Floating Worlds de Henri Haake — Memória e a perpétua terra de ninguém


 

 

“Floating Worlds” abre espaço a uma realidade fluida, à memória e ao desejo de regressar a ela, de a resgatar nas margens entre o sonho e o despertar. Passo a passo aqui, entre frames muito vívidos de um quotidiano que lhe ocupa o pensamento e o ser, viajamos no limite de qualquer coisa real que Haake grava para que não lhe escape por entre os dedos. Oferece-nos uma proximidade inesperada e uma profundidade cinematográfica a momentos fugazes, rasgos no espaço e no tempo, sob um enquadramento quase fotográfico com que revela, subtilmente, situações e passagens de vida que transcendem o óbvio — partilhando algo profundamente  intimista e que reconhecemos não pelo figurativo, mas pela captação sensorial do mundano que nos marca e, ainda assim, nos teima em fugir (como a areia que usa para texturar o que é seu). 

 

Se no ecossistema contemporâneo vivemos em zapping pela vida, ou numa qualquer imitação digital dela, o sentido de presente e de memória tornam-se difusos entre o que é, o que foi e o que poderá vir a ser; e Floating Worlds contraria precisamente isso,  a partir desta ‘lente interior’ que Haake aponta para enquadramentos improváveis, num zoom in a memórias pessoais e observações do quotidiano. Mora aqui uma exploração filosófica, uma Protopia talvez— explorando não de um futuro utópico perfeito ou de um passado distópico, mas de um presente em constante movimento que conta, e tem de contar sem anseios de mais, sem nostalgia também.

 

As telas de Haake, com as suas camadas texturizadas e tons subtis, fazem ecoar este sentido de memória e desejo tornados palpáveis em capturas quase fotográficas, onde o uso da água, do vapor e da neblina não é meramente estético, mas também conceptual. Em particular, no painel central do tríptico “The Fountain of Youth” e em obras como “Night Swim” e “Whirlpool”, a água torna-se uma metáfora recorrente para este estado fluido de ser. É, ao mesmo tempo, um conector e um separador; reflete e distorce. A água torna-se um meio que tanto revela como oculta—uma lente através da qual vemos o mundo, mas também um véu que o encobre. Esta dualidade é central para o conceito de “Floating Worlds”, onde a realidade nunca está totalmente formada — como ele, no seu ‘coming of age’.


 

Há uma qualidade onírica no figurativo que expõe. Um estado de realidade suspensa que permite um envolvimento mais profundo com o eu e o momento. Haake faz prevalecer um regresso a uma forma mais primitiva e não filtrada de ver o mundo, como aos olhos da criança que não deixam inteiramente de ser. Lembra-nos que as nossas perceções são intrinsecamente subjetivas, moldadas por jogos de luz e sombra, memória e imaginação (ou a emoção nela impressa). E se nos permitíssemos permanecer um pouco mais aqui? Ficar por um instante nessa ambiguidade, no não saber, no espaço mais intuitivo… só ficar? Esta dinâmica ganha vida no tríptico de“The Fountain of Youth”, uma meditação sobre os ciclos da existência e da perceção, onde o mundano e o mágico coexistem num delicado equilíbrio. O tríptico desenrola-se como um poema visual, onde cada painel representa uma narrativa distinta, mas interligada:

  • o esquerdo traz-nos a intimidade e o abraço, corpos que se fundem uns nos outros, um crescimento imerso em tons quentes, quase viscerais.

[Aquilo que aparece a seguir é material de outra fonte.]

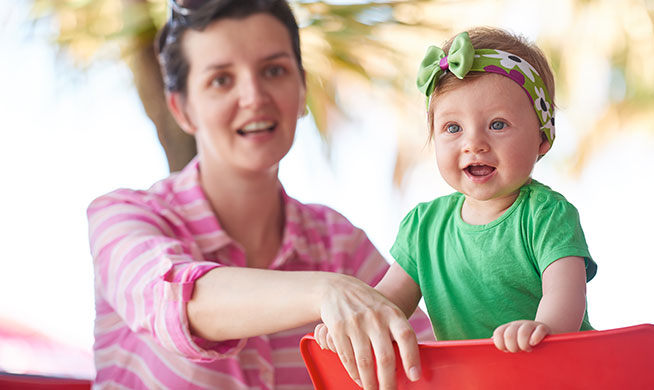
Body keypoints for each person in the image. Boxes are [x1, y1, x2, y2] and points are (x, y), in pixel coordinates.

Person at [85, 0, 432, 388]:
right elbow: (180, 300)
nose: (254, 96)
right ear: (181, 109)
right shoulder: (122, 216)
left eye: (273, 70)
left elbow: (427, 359)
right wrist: (326, 290)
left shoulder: (342, 246)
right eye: (221, 79)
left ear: (301, 90)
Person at [314, 27, 598, 389]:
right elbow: (387, 303)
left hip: (555, 374)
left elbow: (566, 293)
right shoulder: (424, 226)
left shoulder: (546, 214)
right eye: (452, 128)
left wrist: (545, 330)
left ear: (542, 139)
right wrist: (352, 323)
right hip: (475, 379)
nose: (473, 143)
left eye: (497, 124)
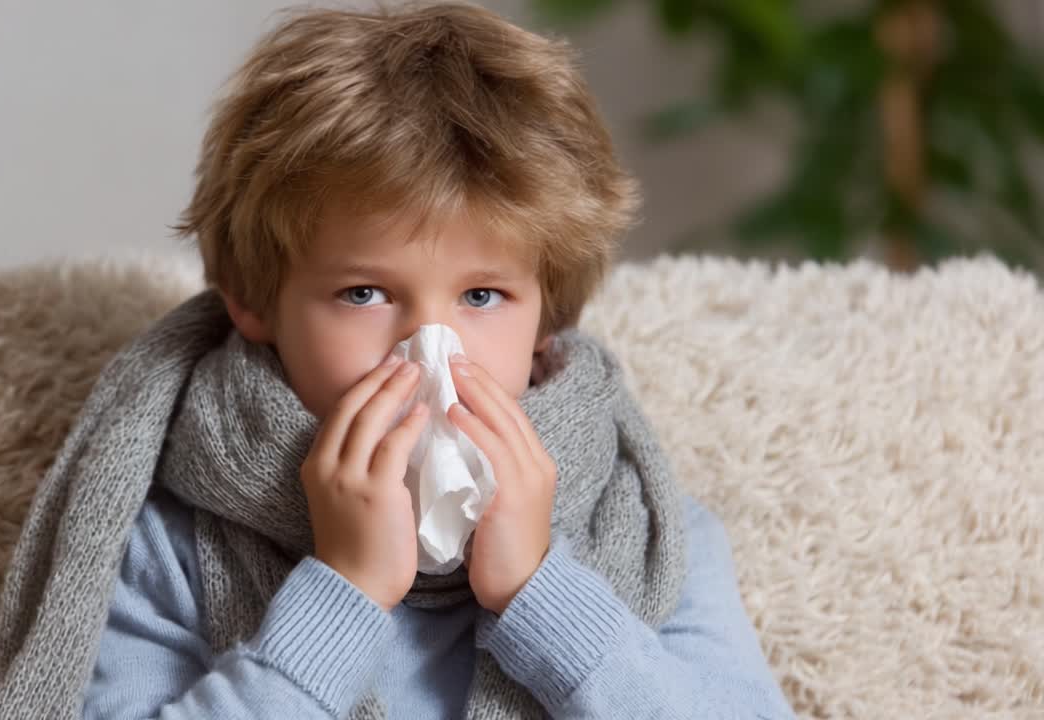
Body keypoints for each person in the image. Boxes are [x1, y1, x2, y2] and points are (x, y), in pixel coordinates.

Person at [77, 2, 795, 717]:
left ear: (548, 316)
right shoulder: (173, 540)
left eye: (481, 296)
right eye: (363, 293)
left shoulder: (652, 530)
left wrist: (540, 592)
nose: (428, 351)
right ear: (254, 303)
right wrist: (343, 591)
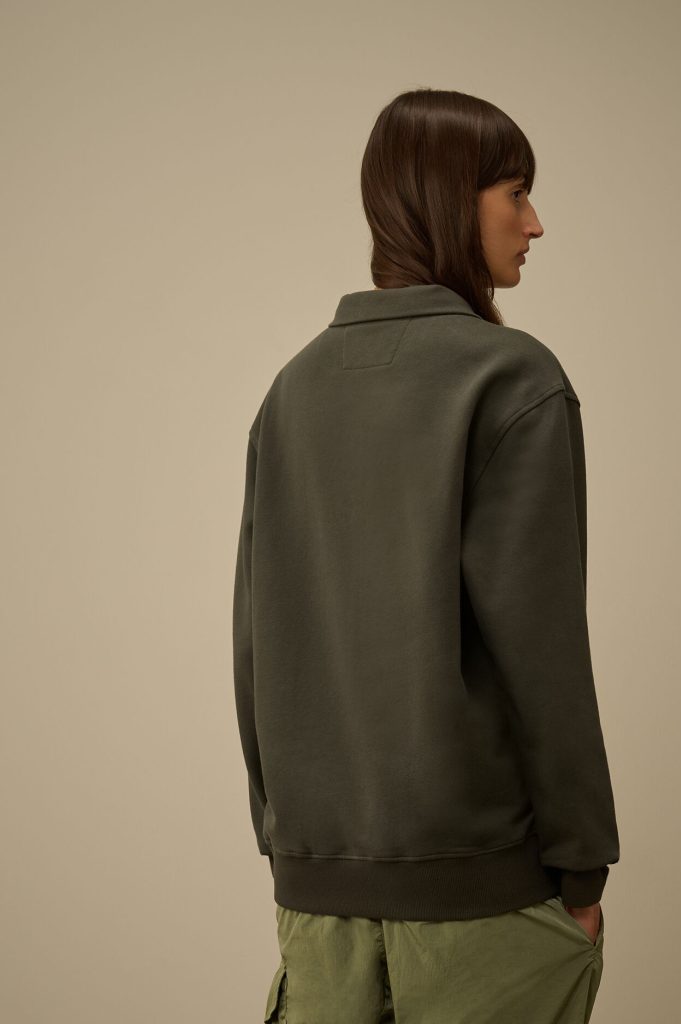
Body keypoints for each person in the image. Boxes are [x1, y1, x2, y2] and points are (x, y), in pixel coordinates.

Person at [232, 87, 620, 1024]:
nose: (534, 223)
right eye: (515, 193)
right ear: (450, 198)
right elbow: (542, 649)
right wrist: (582, 866)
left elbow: (254, 640)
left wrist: (289, 843)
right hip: (482, 900)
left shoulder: (292, 389)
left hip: (316, 899)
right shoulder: (511, 376)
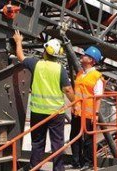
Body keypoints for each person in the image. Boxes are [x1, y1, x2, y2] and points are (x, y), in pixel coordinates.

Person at [13, 30, 75, 171]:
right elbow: (68, 90)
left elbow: (20, 57)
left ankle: (35, 167)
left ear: (45, 51)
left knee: (37, 142)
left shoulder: (36, 64)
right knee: (57, 143)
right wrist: (75, 102)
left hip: (38, 111)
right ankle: (58, 169)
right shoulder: (60, 69)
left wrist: (18, 41)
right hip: (55, 113)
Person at [69, 46, 104, 169]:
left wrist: (96, 113)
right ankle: (76, 161)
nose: (82, 56)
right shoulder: (80, 74)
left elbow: (98, 97)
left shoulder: (96, 76)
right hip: (77, 112)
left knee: (88, 139)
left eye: (85, 55)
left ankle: (89, 163)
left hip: (89, 113)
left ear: (91, 60)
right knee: (74, 137)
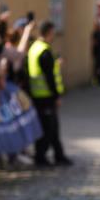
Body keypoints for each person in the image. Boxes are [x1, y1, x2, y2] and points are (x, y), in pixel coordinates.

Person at [26, 20, 73, 167]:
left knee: (52, 127)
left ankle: (58, 155)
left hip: (38, 95)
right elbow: (49, 77)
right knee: (48, 128)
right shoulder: (44, 51)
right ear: (49, 33)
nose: (54, 36)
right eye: (53, 33)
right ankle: (41, 156)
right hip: (45, 96)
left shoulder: (35, 47)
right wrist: (56, 96)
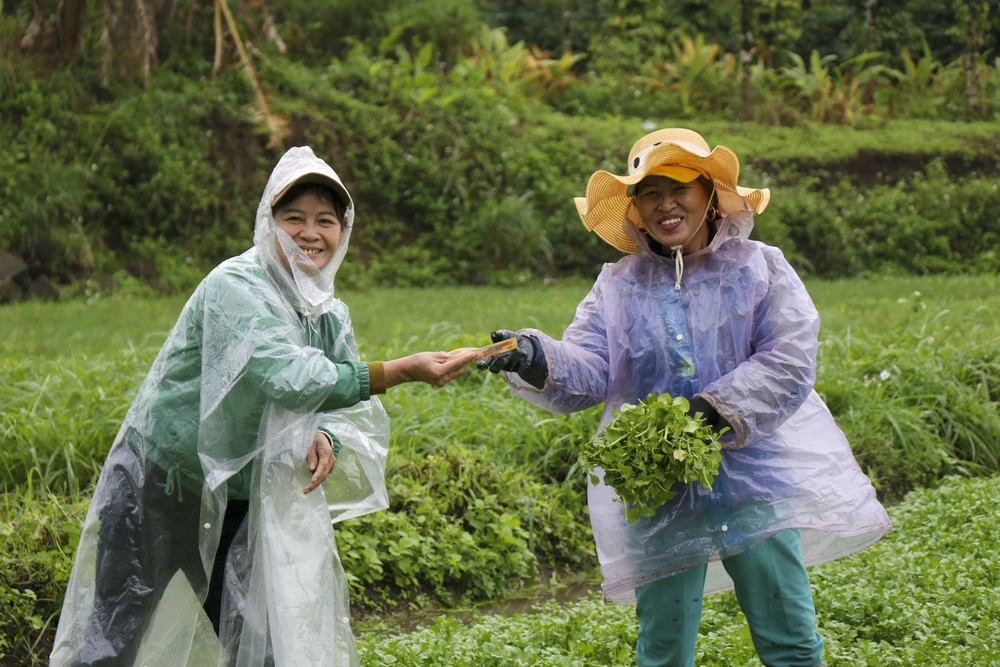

  • o central, “Fountain of Youth”, é o ponto focal do tríptico, onde Haake usa o tema da juventude eterna como metáfora para a fluidez da vida e da memória. As figuras, que emergem e submergem nas águas em cascata, ocupam um espaço liminar—entre a alegria e a sombra—refletindo sobre a natureza efémera do tempo e o nosso desejo de agarrar o inatingível, talvez sugerindo que até a alegria carrega a sombra da impermanência.

  • o direito sublinha uma atmosfera diferente, transcendente. Com referências ao “ascender das almas” de Bosch, torna-se uma meditação sobre visibilidade e invisibilidade, sobre o que é conhecido e o que está além da perceção. Este painel faz a transição do físico para o metafísico, onde a imagética se torna mais abstrata, representando uma fronteira entre mundos—entre o interior e o exterior, o corpóreo e o espiritual. O interior de um avião, nuvens e janelas jogam com as noções de confinamento ao chão e à realidade vs expansão, racionalizar vs voar. Levanta questões sobre a própria percepção de vida e pós-vida: estaremos a assistir a uma ascensão, uma partida ou um regresso?

 

A ausência de resposta reforça a liminaridade do estado de sonho—um espaço onde o consciente e o inconsciente se encontram, onde as memórias não são fixas, mas moldáveis, mudando com cada recordação. Como no exemplo de “Space Odyssey.” Aqui, Haake brinca com motivos cósmicos e da infância para refletir sobre as obsessões contemporâneas com a exploração e a fuga. A pintura não toca apenas uma referência à estética sci-fi; questiona o desejo de transcender os limites do terreno, e reconecta-nos com encantamento de pequenos. Ainda estamos a brincar, a imaginar, a inventar? Devíamos.


 

Estas pinturas não procuram documentar; procuram evocar. Ao caminhar pelo imenso chão de azulejos da Nave, cria-se aqui um diálogo entre o visível e o invisível, a recordação e o esquecimento, sugerindo que a nossa compreensão da realidade é moldada tanto pela ausência como pela presença. Nesse contínuo, a noção de um "mundo flutuante" torna-se uma metáfora pertinente. Inspirando-se no conceito japonês de Ukiyo, ou "imagens do mundo flutuante," Haake reimagina esta ideia num contexto contemporâneo, onde as memórias são tanto elusivas quanto omnipresentes, onde o que é sólido se torna efémero, e o que é esquecido ressurge com uma clareza apurada. Como em “Achilles Heel”—aquele vislumbre efémero, mas eterno, de uma sensualidade que ora passa, ora pode ressurgir nos sonhos como puro objeto de desejo. Esta fluidez, este movimento entre visibilidade e invisibilidade, é o que confere à sua obra uma qualidade quase espectral.


 

As obras de Haake tornam-se uma meditação sobre a perceção e a existência. A noção de Protopia que as sustenta sugere que não há uma verdade única a ser descoberta—nenhuma utopia ou distopia, pois—mas sim um desdobramento de verdades à vista, que não são nem totalmente realizadas nem completamente inacabadas. É neste espaço intermédio que os “Floating Worlds” de Haake se manifestam, convidando a habitar a incerteza, a encontrar beleza e significado não no que é fixo, mas no que é fluido. Um presente que persiste, uma perpétua  “terra de ninguém”, que oferece resistência suave ao ritmo urgente da vida que temos. Convida-nos, acima de tudo, a abrandar e a reconsiderar o valor do transitório, do fugaz e do inatingível. A viver o agora, sempre.